Although many other occupational therapy assessments examined performance, this was the only one that specifically identified the use of an occupational performance theoretical structure to guide the development of constructs. Subsequent to 1990, other assessment formats have been developed using occupational performance constructs, for example, the Assessment of Motor and Process Skills (AMPS) (Fisher, 1990) and The Perceive, Recall, Plan and Perform Systems (The PRPP System) (Chapparo & Ranka, 1991a).

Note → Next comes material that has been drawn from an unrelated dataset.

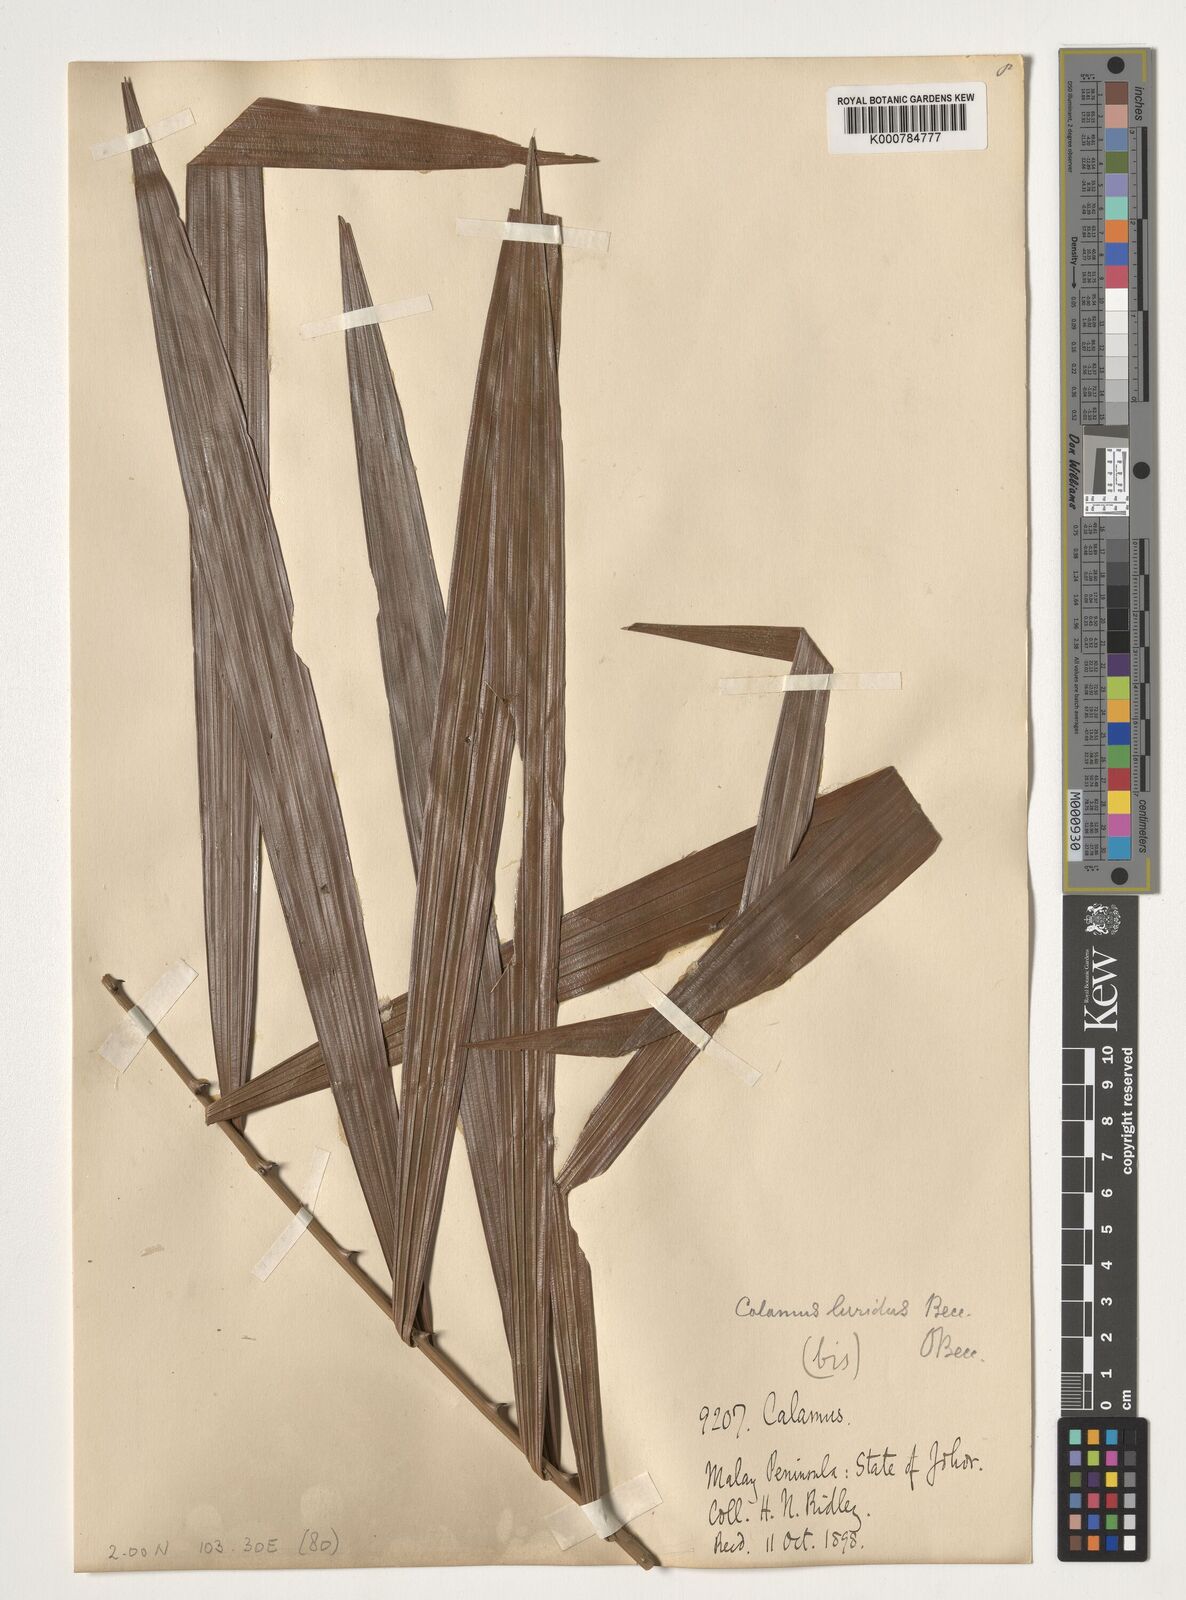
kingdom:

In summary, the major constructs associated with occupational performance that were derived from the literature during this stage of model building included occupational performance, occupational performance areas, components of occupational performance and an emerging notion of occupational and life roles.

Outcome:

Using information derived from the literature review, the circular occupational performance model described earlier (Fig. 2) was revised and resulted in a two-level model that was similar to the AOTA, Inc. curriculum guide. This structure was based on three primary constructs: occupational performance, occupational performance areas (self-maintenance, leisure, productivity) and components of occupational performance (biomechanical, sensory motor, cognitive, psychosocial and creative).